As a real-world example, the Embassy of Canada to the Netherlands achieved TRUE Platinum Zero Waste certification in 2025, becoming the first embassy in the world to reach this milestone. As part of this effort, the Embassy implemented a FoodCycler Eco 5 to manage organic waste on-site, alongside training, centralized sorting, zero-waste procurement practices, and strong staff engagement.

 

BOMA BEST Sustainable is designed for real buildings and real operators. It’s both a certification program and a building management tool that provides a road map on how to decarbonize, reduce water and waste, retrofit for accessibility and equity, and navigate climate risk. Waste performance is part of day-to-day operational excellence, backed by auditing and documentation.
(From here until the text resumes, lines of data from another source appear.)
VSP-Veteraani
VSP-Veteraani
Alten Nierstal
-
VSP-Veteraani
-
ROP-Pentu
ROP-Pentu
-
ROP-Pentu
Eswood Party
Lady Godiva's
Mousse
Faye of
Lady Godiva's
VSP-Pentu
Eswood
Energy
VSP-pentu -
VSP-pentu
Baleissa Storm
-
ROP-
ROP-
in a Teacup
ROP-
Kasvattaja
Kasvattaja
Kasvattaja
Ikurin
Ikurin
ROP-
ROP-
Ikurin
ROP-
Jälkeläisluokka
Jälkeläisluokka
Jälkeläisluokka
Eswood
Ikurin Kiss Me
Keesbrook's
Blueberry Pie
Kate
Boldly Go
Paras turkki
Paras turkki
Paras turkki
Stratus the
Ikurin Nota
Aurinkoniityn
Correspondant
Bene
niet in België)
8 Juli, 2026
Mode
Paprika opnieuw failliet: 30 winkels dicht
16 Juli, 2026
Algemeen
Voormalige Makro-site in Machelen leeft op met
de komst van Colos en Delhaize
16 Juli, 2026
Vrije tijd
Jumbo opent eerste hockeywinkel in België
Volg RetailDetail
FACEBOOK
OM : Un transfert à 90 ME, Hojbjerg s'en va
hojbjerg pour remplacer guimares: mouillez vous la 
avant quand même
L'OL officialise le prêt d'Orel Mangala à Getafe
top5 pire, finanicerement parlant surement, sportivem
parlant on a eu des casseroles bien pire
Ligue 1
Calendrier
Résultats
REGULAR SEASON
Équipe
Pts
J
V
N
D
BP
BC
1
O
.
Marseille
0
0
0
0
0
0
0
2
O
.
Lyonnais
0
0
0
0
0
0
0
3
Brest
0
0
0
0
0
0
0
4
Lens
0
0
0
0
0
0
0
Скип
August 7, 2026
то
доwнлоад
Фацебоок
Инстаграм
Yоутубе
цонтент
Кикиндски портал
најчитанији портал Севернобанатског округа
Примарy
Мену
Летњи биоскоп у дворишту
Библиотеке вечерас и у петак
This certification tool provides a roadmap on how to decarbonize, reduce waste, retrofit for accessibility and equity, and navigate climate risk.

Where FoodCyclers help: by improving waste room conditions, reducing “wet garbage” volume and associated friction, and supporting measurable diversion improvement without requiring a building redesign.

 

The Developer, Owner, and Waste Consultant Takeaway

This is where the industry needs to be more decisive:

  • Developers care about certification pathways, marketability, and long-term asset value.
  • Owners/operators care about cost, friction, and keeping waste systems functional after occupancy.
  • Waste consultants care about tools that reliably hit diversion targets with measurable outcomes.

Food waste touches all three, and that’s exactly why solving this issue can have a real tangible impact on higher diversion and lower contamination rates.

If sustainability is increasingly measured by performance, then food waste needs a strategy that works at scale in multi-family reality. That means designing for the multi-family unit (or upgrading to the unit) rather than hoping the shared bin will carry the burden.